Ditemukan cukup banyak ayat menegaskan, dalam hati nurani manusia telah dituliskan komitmen suci untuk selalu mengikuti kebenaran dan kebaikan. Tugas para Nabi dan Rasul hanyalah mengingatkan kembali akan komitmen suci tadi. Supaya selamat dan tidak melanggar komitmen, seharusnya setiap individu selalu mendengarkan hati nuraninya. Setiap bentuk penyimpangan dari komitmen tersebut adalah dosa, dan itulah mengapa manusia perlu bertobat. 

Menarik dicermati, kata taubat dalam Bahasa Arab berarti kembali, kembali kepada fitrah. Manusia yang baik bukan karena tidak pernah menyimpang dari komitmen sucinya karena hal itu mustahil. Tidak ada manusia luput dari kesalahan dan dosa. 

Akan tetapi, manusia yang baik adalah jika menyimpang, dia segera sadar dan bertobat sambil bertekad tidak mengulangi kesalahan lagi (QS. Ali Imran, 3:135). Puasa Ramadhan dan segala amal saleh di dalamnya merupakan bentuk pertobatan manusia. Setelah sebulan berpuasa (tentu dengan memenuhi semua persyaratannya) seseorang dapat suci kembali, seperti sucinya seorang bayi yang baru lahir, demikian hadis Nabi. 

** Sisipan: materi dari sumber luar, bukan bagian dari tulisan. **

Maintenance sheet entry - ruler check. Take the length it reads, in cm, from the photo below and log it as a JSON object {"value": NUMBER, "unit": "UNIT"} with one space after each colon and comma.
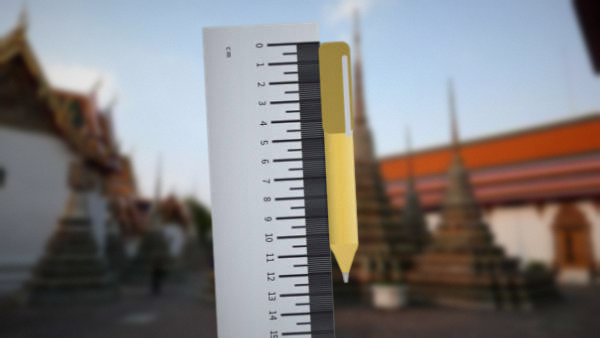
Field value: {"value": 12.5, "unit": "cm"}
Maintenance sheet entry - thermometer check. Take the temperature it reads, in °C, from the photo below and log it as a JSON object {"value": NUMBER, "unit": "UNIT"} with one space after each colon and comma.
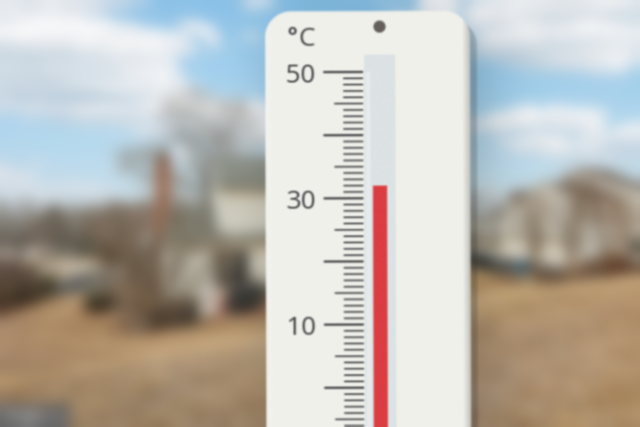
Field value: {"value": 32, "unit": "°C"}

Seharusnya dengan puasa umat Islam menjadi lebih meningkat kekuatan spiritualnya, dan itu harus tercermin dari perilaku sehari-hari dalam kehidupan berkeluarga, bermasyarakat dan bernegara. Spiritualitas mendorong manusia selalu aktif melakukan upaya-upaya transformasi dan humanisasi, antara lain  melalui kegiatan pendidikan dalam arti seluas-luasnya agar diri sendiri atau masyarakat semakin memahami agama secara kritis dan rasional. 
Upaya humanisasi dapat juga berbentuk aktivitas pemberdayaan bagi kelompok lemah, miskin, rentan dan marjinal; dan juga aktif melakukan kegiatan advokasi terhadap kelompok tertindas; melawan semua bentuk kezaliman, ketidakadilan dan kekerasan, terutama dilakukan oleh kelompok yang berkuasa.

Ironisnya, dalam realitas sosiologis banyak orang mengaku berpuasa, tetapi tidak memiliki kesadaran spiritualitas. Indikasinya, mereka tidak memiliki kepekaan untuk melawan ketidakadilan, kemiskinan dan kebodohan, bahkan menjadi pelakunya. Mereka tidak tergerak untuk menghapus segala bentuk perilaku diskriminatif, eksploitatif dan kekerasan, juga tidak terpanggil untuk melakukan kerja-kerja kemanusiaan demi kemaslahatan orang banyak. Hal itu karena puasa dipahami sebatas ajaran bersifat ritual formal. 

Kekuatan spiritual amat penting dalam diri manusia karena mendorong manusia selalu berbuat kebaikan dan kemashlahatan. Bahkan, juga mendorongnya untuk memperindah akhlak mulia secara terus menerus, serta membentengi diri dari semua perbuatan keji dan buruk yang berpotensi merusak eksistensinya, baik dalam relasi vertikal dengan Allah, maupun dalam relasi horizontal dengan sesama manusia, bahkan sesama makhluk, termasuk lingkungan sekitarnya. 

Umat Islam sebagai kelompok terbanyak di negeri ini seharusnya mampu memberi warna positif dan konstruktif pada kehidupan bangsa dan negara. Makna puasa Ramadhan harus terefleksi dalam kehidupan nyata sehari-hari. Puasa dan semua ibadah lainnya hendaknya bukan hanya mewujudkan kesalehan individual, melainkan juga kesalehan sosial yang berdampak pada kemashlahatan seluruh masyarakat, khususnya bagi kelompok rentan dan marjinal.

Yang jelas, identitas al-`aidin wa al-faizin dapat terlihat pada mereka yang sudah berkomitmen untuk tidak mengeksploitasi sesama manusia melalui kerja-kerja yang koruptif dan manipulatif; tidak berperilaku anarkis, tiranik dan despotik; tidak mendiskriminasikan sesama atas dasar gender, etnis, agama dan sebagainya; tidak merusak dan mengeksploitasi lingkungan atas nama pembangunan dan atas nama apa pun; tidak menjual agama demi kepentingan apa pun; tidak mencuri kekayaan negara demi kesenangan diri, keluarga dan kelompok; dan tidak tergoda hidup mewah, konsumtif dan hedonistik.  Sebaliknya, al-`aidin wa al-faizin adalah mereka yang terpanggil untuk sepenuhnya mendonasikan hidup dan karya demi kemashlahatan dan kebaikan orang banyak. 

Apakah kita sungguh-sungguh tergolong al-`aidin wa al-faizin? Jawabnya, ada pada nurani masing-masing. Akhirnya, mari bersama mengucapkan min al-`aidin wa al-faizin, semoga Tuhan memberkati semua manusia.